[[ EXTRACTED INFORMATION open ]]
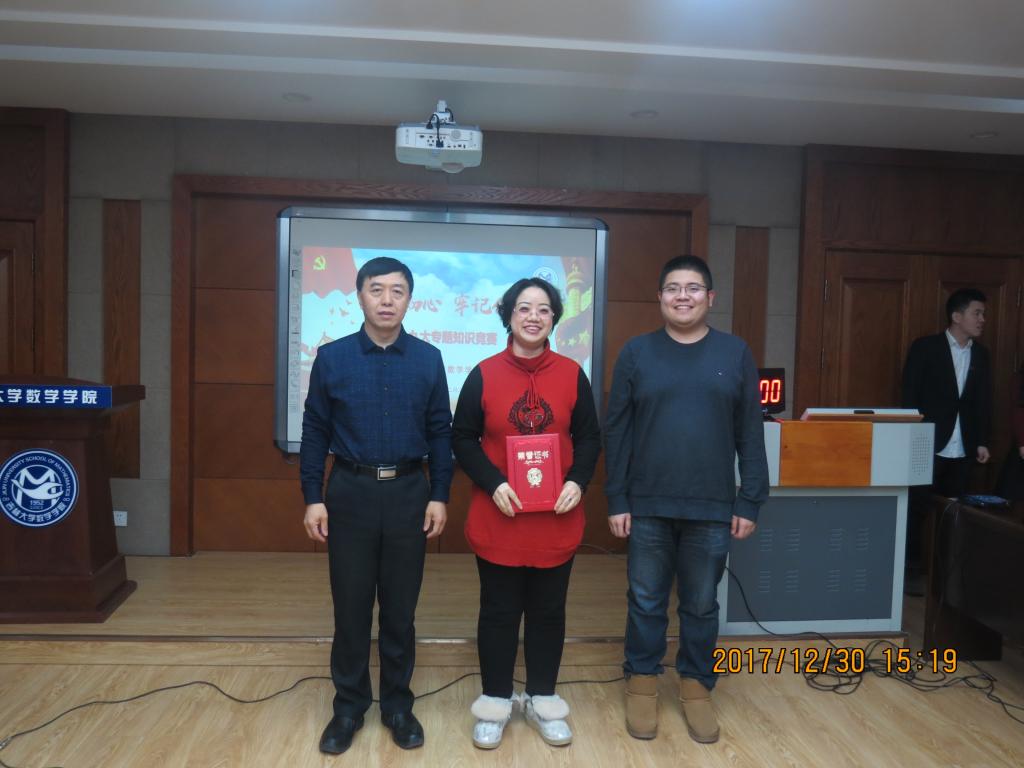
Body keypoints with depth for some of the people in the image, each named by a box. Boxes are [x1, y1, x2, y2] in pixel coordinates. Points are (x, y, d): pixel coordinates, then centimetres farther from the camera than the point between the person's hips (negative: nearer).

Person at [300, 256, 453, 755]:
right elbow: (315, 432, 2)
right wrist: (313, 497, -2)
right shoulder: (331, 358, -1)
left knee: (400, 606, 11)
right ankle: (349, 706, 27)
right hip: (350, 493, 0)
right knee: (351, 606, 9)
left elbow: (440, 432, 3)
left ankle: (398, 705, 28)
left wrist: (439, 496, -1)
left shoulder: (428, 360, 0)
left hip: (409, 493, 0)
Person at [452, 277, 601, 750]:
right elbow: (462, 439, -1)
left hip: (557, 520, 2)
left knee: (549, 611, 13)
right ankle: (495, 702, 27)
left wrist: (578, 482, -11)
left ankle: (543, 701, 31)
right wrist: (492, 483, -14)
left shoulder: (572, 375, 1)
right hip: (498, 518, -1)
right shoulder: (484, 375, -3)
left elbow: (589, 438, 6)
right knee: (499, 612, 10)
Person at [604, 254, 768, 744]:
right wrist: (616, 501, -4)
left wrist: (750, 502, -1)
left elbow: (750, 435, 2)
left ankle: (696, 684, 32)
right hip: (648, 506, 0)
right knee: (646, 601, 11)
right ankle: (642, 681, 29)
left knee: (701, 605, 13)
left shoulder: (735, 353, 2)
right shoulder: (637, 352, 0)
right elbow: (617, 432, 0)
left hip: (713, 508, 1)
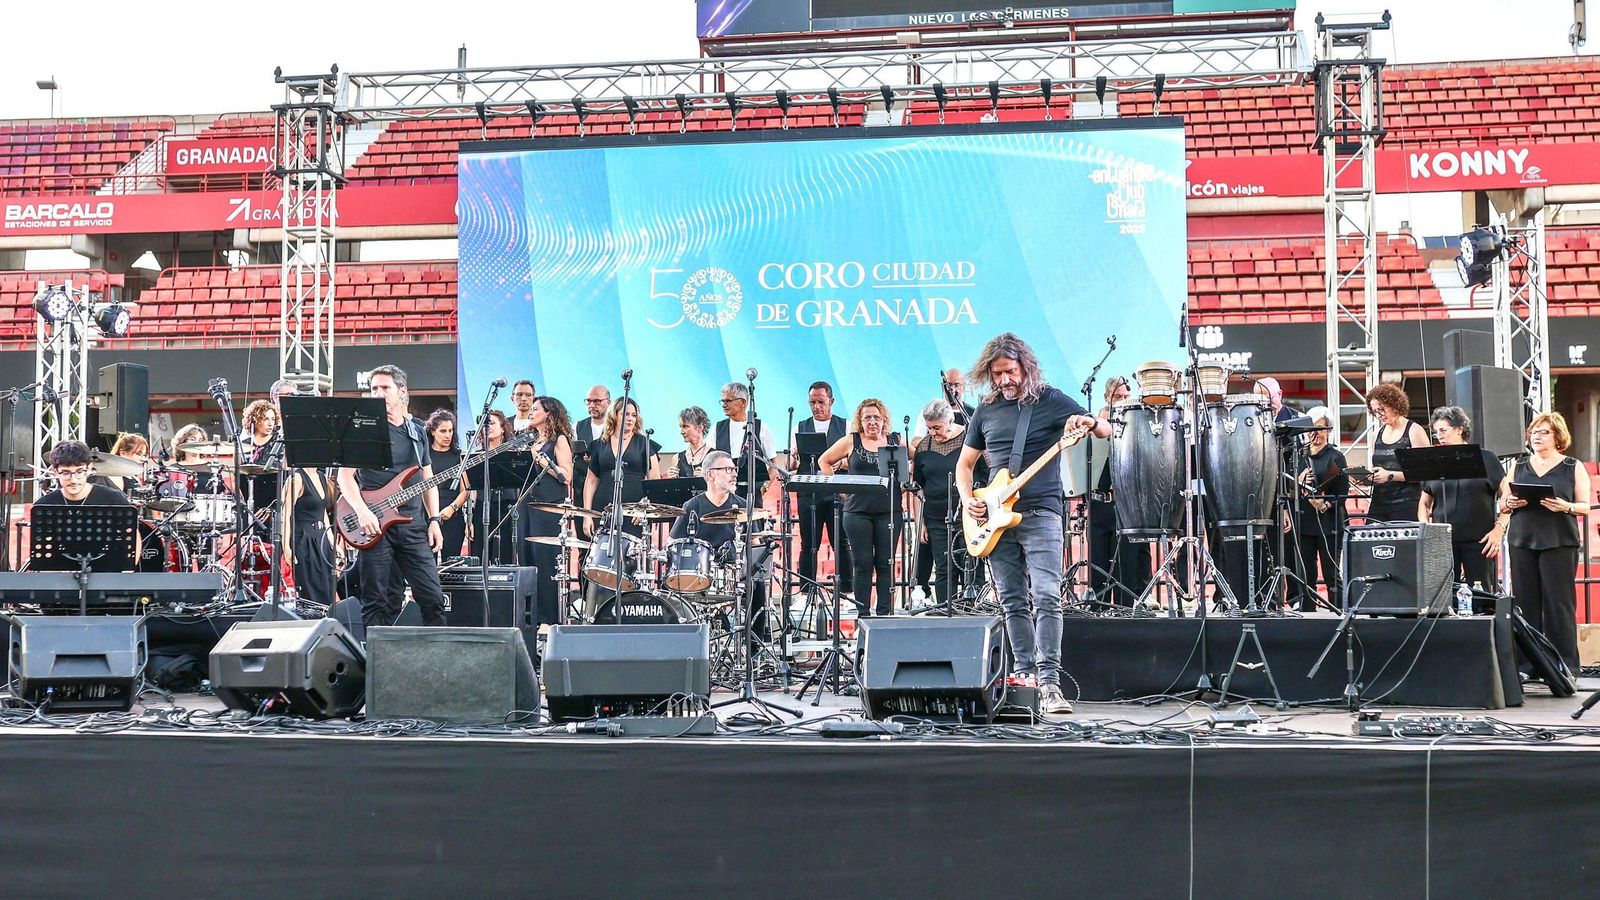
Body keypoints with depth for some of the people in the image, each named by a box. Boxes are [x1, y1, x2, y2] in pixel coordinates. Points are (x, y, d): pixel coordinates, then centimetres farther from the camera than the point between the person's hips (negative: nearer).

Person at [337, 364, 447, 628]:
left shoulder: (417, 431, 15)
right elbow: (345, 475, -4)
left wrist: (434, 520, 7)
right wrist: (362, 511, -19)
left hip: (414, 525, 4)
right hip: (375, 525, -3)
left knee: (432, 597, 0)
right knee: (376, 602, -1)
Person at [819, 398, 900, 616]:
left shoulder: (896, 441, 8)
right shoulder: (851, 442, 6)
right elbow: (824, 461, 12)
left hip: (888, 511, 1)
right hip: (858, 511, -1)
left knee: (886, 564, 2)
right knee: (862, 564, 1)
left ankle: (884, 613, 8)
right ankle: (863, 613, 7)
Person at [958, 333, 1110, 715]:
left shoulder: (1050, 400, 0)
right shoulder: (986, 410, 12)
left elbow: (1107, 430, -4)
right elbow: (965, 463, 20)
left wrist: (1090, 421, -28)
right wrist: (968, 500, 2)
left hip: (1040, 514, -5)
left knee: (1046, 598, -14)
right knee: (1013, 602, 8)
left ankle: (1049, 683, -16)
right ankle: (1023, 674, 16)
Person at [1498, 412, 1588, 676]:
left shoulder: (1573, 467, 7)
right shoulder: (1519, 466, 15)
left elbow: (1585, 506, 3)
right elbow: (1503, 503, 16)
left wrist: (1565, 507, -17)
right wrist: (1510, 504, -6)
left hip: (1559, 542, -3)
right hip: (1522, 541, 3)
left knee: (1559, 603, -5)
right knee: (1525, 603, 1)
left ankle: (1565, 662, 0)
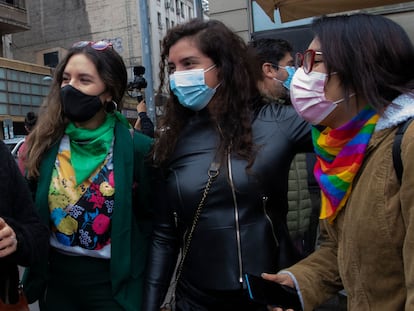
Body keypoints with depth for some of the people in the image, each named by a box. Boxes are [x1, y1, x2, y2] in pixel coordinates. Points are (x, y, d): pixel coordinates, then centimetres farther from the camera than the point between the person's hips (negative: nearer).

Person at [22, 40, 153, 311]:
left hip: (113, 282, -3)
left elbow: (151, 218, -6)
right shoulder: (44, 142, -3)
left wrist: (150, 289, -6)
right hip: (55, 278, 4)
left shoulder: (137, 147, -13)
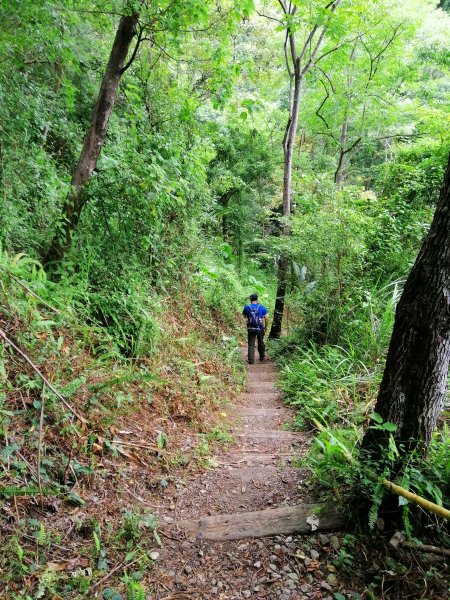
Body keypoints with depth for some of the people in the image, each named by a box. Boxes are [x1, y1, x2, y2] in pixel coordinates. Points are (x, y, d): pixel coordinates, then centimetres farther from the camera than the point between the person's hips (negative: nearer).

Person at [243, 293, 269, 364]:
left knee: (251, 345, 4)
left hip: (251, 329, -1)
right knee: (261, 343, 19)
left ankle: (251, 360, -2)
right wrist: (266, 326, 9)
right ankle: (262, 357, 33)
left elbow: (244, 316, 12)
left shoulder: (247, 307, -3)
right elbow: (266, 318, -2)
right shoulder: (262, 307, -3)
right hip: (260, 329, 1)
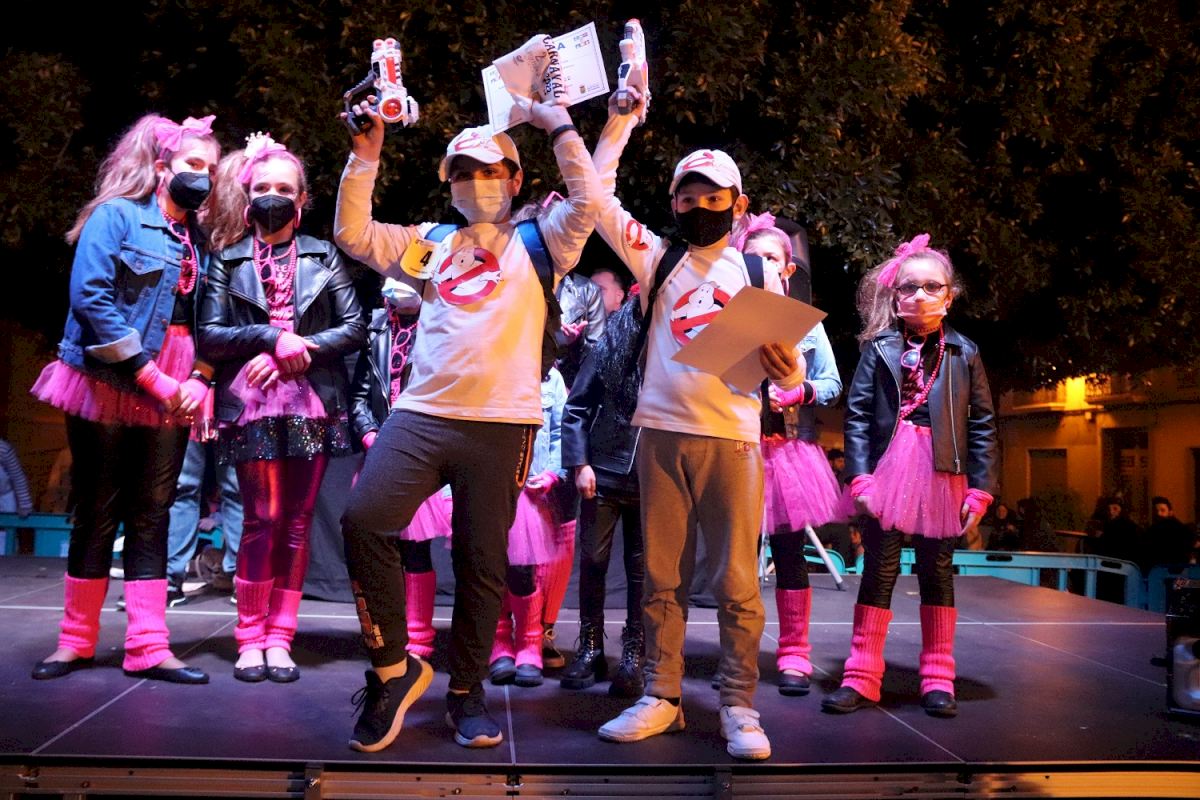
[[ EXTRACTED INFORMATION closed ]]
Extract every one of the lines above, copying each one word for word, and leave the pictures out of your answer.

Body keypoints with depth for some of the people in the image, each named by a box. Boxes are [x1, y1, x2, y2] in pixel coordinates. Points are (x, y, d): pixel coordinates, then centimetres farther from the camera than the point between the person's hips (negative: nearer).

Person at [300, 256, 453, 755]:
right elbow: (315, 432, 2)
right wrist: (313, 497, -2)
right shoulder: (331, 358, -1)
left knee: (400, 606, 11)
right ankle: (349, 706, 27)
right hip: (350, 493, 0)
right knee: (351, 606, 9)
left elbow: (440, 432, 3)
left ankle: (398, 705, 28)
left wrist: (439, 496, -1)
left shoulder: (428, 360, 0)
left hip: (409, 493, 0)
Person at [452, 277, 601, 750]:
right elbow: (462, 439, -1)
left hip: (557, 520, 2)
left knee: (549, 611, 13)
right ankle: (495, 702, 27)
left wrist: (578, 482, -11)
left ankle: (543, 701, 31)
right wrist: (492, 483, -14)
left shoulder: (572, 375, 1)
right hip: (498, 518, -1)
right shoulder: (484, 375, -3)
left elbow: (589, 438, 6)
right knee: (499, 612, 10)
Person at [604, 254, 768, 744]:
right wrist: (616, 501, -4)
left wrist: (750, 502, -1)
left elbow: (750, 435, 2)
left ankle: (696, 684, 32)
right hip: (648, 506, 0)
right knee: (646, 601, 11)
right ankle: (642, 681, 29)
left knee: (701, 605, 13)
left shoulder: (735, 353, 2)
right shoulder: (637, 352, 0)
right elbow: (617, 432, 0)
left hip: (713, 508, 1)
Body keypoints with depth for some of the people in the image, each named by a box. Boxes are [x1, y1, x2, y2] in pixel coordinates. Points are (x, y, d): pixel coordinates, then centimetres farther from the camera than the point between the person's hips (negative: nearer).

Person at [337, 364, 447, 628]:
left shoulder: (417, 431, 15)
right elbow: (345, 475, -4)
left wrist: (434, 520, 7)
right wrist: (362, 511, -19)
left hip: (414, 525, 4)
right hip: (375, 525, -3)
left knee: (432, 597, 0)
right knee: (376, 602, -1)
Person at [819, 398, 900, 616]:
left shoulder: (896, 441, 8)
right shoulder: (851, 442, 6)
right elbow: (824, 461, 12)
left hip: (888, 511, 1)
right hip: (858, 511, -1)
left knee: (886, 564, 2)
right knee: (862, 564, 1)
left ankle: (884, 613, 8)
right ankle: (863, 613, 7)
Person at [958, 333, 1110, 715]:
left shoulder: (1050, 400, 0)
right shoulder: (986, 410, 12)
left elbow: (1107, 430, -4)
right elbow: (965, 463, 20)
left wrist: (1090, 421, -28)
right wrist: (968, 500, 2)
left hip: (1040, 514, -5)
left knee: (1046, 598, -14)
right knee: (1013, 602, 8)
left ankle: (1049, 683, -16)
right ankle: (1023, 674, 16)
Person at [1498, 412, 1588, 676]:
left shoulder: (1573, 467, 7)
right shoulder: (1519, 466, 15)
left elbow: (1585, 506, 3)
right elbow: (1503, 503, 16)
left wrist: (1565, 507, -17)
right wrist: (1510, 504, -6)
left hip: (1559, 542, -3)
right hip: (1522, 541, 3)
left knee: (1559, 603, -5)
right knee: (1525, 603, 1)
left ankle: (1565, 662, 0)
Body keypoints with depth for some of the people in the image, each named by a box. Boxes are [x1, y1, x2, y2] in pixel coordinates. Points are (x, y, d): pixel coordinates, then centimetres farther from the camera than the point between the person's hips (negative: nearer).

Person at [22, 40, 153, 311]:
left hip: (113, 282, -3)
left elbow: (151, 218, -6)
right shoulder: (44, 142, -3)
left wrist: (150, 289, -6)
right hip: (55, 278, 4)
left shoulder: (137, 147, -13)
Body keypoints with depth for some of the people in the image, each named by a box. Boxes are [x1, y1, x2, y2] in pixel coordinates. Points are (x, y, d): pixel coordinates, then centimetres farther from the camera than the point between the person's hips (negative: nearer).

Person at [243, 293, 269, 364]:
left knee: (251, 345, 4)
left hip: (251, 329, -1)
right knee: (261, 343, 19)
left ankle: (251, 360, -2)
right wrist: (266, 326, 9)
right ankle: (262, 357, 33)
left elbow: (244, 316, 12)
left shoulder: (247, 307, -3)
right elbow: (266, 318, -2)
right shoulder: (262, 307, -3)
right hip: (260, 329, 1)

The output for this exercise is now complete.